**REQUIREMENT A**
Name every musical act the blog post says had albums in the stack of records Rick gave in November 1974.

**PROVIDED PASSAGE**
/---

An Anglo-American Effort

Originally posted July 4, 2007

I’ve tried for the past few days to come up with something utterly suitable for sharing on Independence Day. I mentally sorted through album titles and group names, trying to find something that fits the tenor of the holiday. It’s been tougher than I thought it would be.

I pondered Paul Revere & The Raiders, but I came to the conclusion that I didn’t have anything all that interesting by the group to share. I’ve got a greatest hits album on vinyl that’s likely in pretty good shape – I got it new sometime in the late 1960s and haven’t played it that often, as PR&R never really grabbed me that much. I guess I should look more closely to see if there’s anything on the record that’s noteworthy, but not today.

In the spirit of this evening’s anticipated activities, I thought about José Feliciano’s 1970 album Fireworks, and I was surprised to realize that I don’t own it. I recall my pal Rick having a copy back around the time the record came out, and I had thought it was in the stack of records he gave me in November of 1974, when I was housebound after an auto accident. The stack included albums by Quincy Jones; Blood, Sweat & Tears; the Association; Crosby, Stills, Nash & Young; and two by the Bee Gees. But no Feliciano.

The process of digging for the two records – the one by PR&R that I do have and the one by Feliciano that I don’t – led me to ponder the lists I consult when I think about music. I have a log of the LPs – the count is currently about 2,950, a few of which the Texas Gal contributed to the collection when we merged households. I have a log of our CD’s, which right now number about 660.

And I have a list that I put together about fifteen years ago of LPs I want to buy. That list runs about thirty pages, with many of the entries lined through with a notation of “CD,” meaning I no longer seek the vinyl as I have the CD.

Nor am I as driven to find records on the list as I once was. Part of that, I am sure, is that I no longer live within a mile of Cheapo’s, the massive music store on Lake Street in south Minneapolis. It used to be a Best Buy store, and the large basement is devoted to more vinyl than I’ve seen anywhere else in the past fifteen years. When I lived nearby, the vinyl was located in the back third of the main floor, and due to my thrice-weekly (at least) visits, I had as good a knowledge of the vinyl inventory as any of the clerks. That ended once I moved out of the neighborhood and I got there maybe once every month. Now that we live in St. Cloud, I get there maybe once a year.

And for that reason – and probably because of the ease of buying things online and the convenience of buying re-releases on CD instead of the original vinyl – I don’t look at the “want list” all that often.

\---

[Collected data]
/---

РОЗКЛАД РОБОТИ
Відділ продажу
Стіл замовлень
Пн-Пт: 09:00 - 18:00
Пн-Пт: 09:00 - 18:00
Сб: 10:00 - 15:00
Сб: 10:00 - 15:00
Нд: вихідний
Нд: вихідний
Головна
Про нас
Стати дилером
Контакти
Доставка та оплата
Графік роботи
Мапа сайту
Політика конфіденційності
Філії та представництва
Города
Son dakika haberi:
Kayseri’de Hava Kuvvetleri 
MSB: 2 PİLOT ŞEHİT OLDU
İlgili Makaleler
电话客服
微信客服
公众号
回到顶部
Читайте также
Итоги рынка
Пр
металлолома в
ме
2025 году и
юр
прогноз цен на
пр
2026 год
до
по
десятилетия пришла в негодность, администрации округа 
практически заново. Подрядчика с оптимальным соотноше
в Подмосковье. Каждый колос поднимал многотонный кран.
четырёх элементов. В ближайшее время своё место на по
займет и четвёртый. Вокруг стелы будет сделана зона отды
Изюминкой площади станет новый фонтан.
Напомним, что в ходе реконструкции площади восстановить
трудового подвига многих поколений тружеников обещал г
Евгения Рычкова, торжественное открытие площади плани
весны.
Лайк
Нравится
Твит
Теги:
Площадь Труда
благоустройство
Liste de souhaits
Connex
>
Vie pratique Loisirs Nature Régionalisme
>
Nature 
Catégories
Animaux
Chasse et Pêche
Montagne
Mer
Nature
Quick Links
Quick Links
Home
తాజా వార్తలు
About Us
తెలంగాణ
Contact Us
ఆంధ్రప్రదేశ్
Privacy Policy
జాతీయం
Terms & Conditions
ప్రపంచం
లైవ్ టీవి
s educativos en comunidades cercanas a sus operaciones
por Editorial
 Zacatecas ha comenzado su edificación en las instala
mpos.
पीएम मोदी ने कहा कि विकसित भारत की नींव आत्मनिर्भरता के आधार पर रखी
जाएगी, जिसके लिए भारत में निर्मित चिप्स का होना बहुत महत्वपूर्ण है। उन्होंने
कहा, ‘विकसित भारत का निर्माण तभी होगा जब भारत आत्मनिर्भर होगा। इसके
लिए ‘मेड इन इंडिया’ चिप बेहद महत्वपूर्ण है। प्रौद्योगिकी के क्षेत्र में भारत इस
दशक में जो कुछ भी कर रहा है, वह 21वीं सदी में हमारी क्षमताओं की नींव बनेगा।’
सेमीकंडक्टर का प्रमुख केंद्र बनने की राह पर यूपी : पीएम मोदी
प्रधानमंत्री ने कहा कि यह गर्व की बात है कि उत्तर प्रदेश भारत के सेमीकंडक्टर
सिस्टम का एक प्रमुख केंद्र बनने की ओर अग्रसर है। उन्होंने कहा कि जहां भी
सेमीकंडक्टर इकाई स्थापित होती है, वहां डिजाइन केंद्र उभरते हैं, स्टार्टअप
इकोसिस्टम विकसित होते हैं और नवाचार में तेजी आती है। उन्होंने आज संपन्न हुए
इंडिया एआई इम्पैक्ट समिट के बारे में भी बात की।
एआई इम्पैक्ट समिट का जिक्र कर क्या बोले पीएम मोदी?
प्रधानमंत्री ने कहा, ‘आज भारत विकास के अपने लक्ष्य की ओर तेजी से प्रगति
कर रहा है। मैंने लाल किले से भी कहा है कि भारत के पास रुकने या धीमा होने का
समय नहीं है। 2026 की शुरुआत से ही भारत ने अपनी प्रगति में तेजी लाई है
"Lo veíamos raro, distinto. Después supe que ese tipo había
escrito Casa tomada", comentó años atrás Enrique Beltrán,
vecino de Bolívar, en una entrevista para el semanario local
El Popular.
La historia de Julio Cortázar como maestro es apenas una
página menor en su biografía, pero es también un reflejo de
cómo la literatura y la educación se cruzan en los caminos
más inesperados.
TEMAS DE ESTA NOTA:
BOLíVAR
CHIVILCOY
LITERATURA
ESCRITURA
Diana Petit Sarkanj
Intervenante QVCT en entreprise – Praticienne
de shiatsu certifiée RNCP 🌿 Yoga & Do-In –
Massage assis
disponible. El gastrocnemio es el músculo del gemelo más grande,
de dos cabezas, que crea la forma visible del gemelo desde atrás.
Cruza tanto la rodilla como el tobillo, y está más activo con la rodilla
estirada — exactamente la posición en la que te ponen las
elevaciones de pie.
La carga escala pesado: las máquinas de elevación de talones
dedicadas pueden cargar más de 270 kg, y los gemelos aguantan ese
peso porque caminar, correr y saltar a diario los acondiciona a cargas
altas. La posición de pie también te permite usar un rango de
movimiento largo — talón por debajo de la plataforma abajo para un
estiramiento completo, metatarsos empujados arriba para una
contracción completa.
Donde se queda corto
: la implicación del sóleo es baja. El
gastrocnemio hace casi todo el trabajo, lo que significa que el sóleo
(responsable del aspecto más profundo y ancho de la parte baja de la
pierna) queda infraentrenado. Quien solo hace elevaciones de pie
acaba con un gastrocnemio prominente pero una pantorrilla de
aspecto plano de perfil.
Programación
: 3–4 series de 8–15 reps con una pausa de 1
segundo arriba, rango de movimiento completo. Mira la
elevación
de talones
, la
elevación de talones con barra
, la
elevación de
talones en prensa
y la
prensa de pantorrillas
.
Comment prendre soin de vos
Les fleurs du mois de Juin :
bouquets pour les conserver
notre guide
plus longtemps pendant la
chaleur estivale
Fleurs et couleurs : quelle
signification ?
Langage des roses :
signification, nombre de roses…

\---

**REQUIREMENT B**
Edit everything in the collected data from the first entry down to the line containing "कहा, ‘विकसित भारत", replacing "Quick Links" with "Useful Links" and leaving all else unchanged.

**EXERCISE SOLUTION A**
Quincy Jones; Blood, Sweat & Tears; the Association; Crosby, Stills, Nash & Young; the Bee Gees

**EXERCISE SOLUTION B**
РОЗКЛАД РОБОТИ
Відділ продажу
Стіл замовлень
Пн-Пт: 09:00 - 18:00
Пн-Пт: 09:00 - 18:00
Сб: 10:00 - 15:00
Сб: 10:00 - 15:00
Нд: вихідний
Нд: вихідний
Головна
Про нас
Стати дилером
Контакти
Доставка та оплата
Графік роботи
Мапа сайту
Політика конфіденційності
Філії та представництва
Города
Son dakika haberi:
Kayseri’de Hava Kuvvetleri 
MSB: 2 PİLOT ŞEHİT OLDU
İlgili Makaleler
电话客服
微信客服
公众号
回到顶部
Читайте также
Итоги рынка
Пр
металлолома в
ме
2025 году и
юр
прогноз цен на
пр
2026 год
до
по
десятилетия пришла в негодность, администрации округа 
практически заново. Подрядчика с оптимальным соотноше
в Подмосковье. Каждый колос поднимал многотонный кран.
четырёх элементов. В ближайшее время своё место на по
займет и четвёртый. Вокруг стелы будет сделана зона отды
Изюминкой площади станет новый фонтан.
Напомним, что в ходе реконструкции площади восстановить
трудового подвига многих поколений тружеников обещал г
Евгения Рычкова, торжественное открытие площади плани
весны.
Лайк
Нравится
Твит
Теги:
Площадь Труда
благоустройство
Liste de souhaits
Connex
>
Vie pratique Loisirs Nature Régionalisme
>
Nature 
Catégories
Animaux
Chasse et Pêche
Montagne
Mer
Nature
Useful Links
Useful Links
Home
తాజా వార్తలు
About Us
తెలంగాణ
Contact Us
ఆంధ్రప్రదేశ్
Privacy Policy
జాతీయం
Terms & Conditions
ప్రపంచం
లైవ్ టీవి
s educativos en comunidades cercanas a sus operaciones
por Editorial
 Zacatecas ha comenzado su edificación en las instala
mpos.
पीएम मोदी ने कहा कि विकसित भारत की नींव आत्मनिर्भरता के आधार पर रखी
जाएगी, जिसके लिए भारत में निर्मित चिप्स का होना बहुत महत्वपूर्ण है। उन्होंने
कहा, ‘विकसित भारत का निर्माण तभी होगा जब भारत आत्मनिर्भर होगा। इसके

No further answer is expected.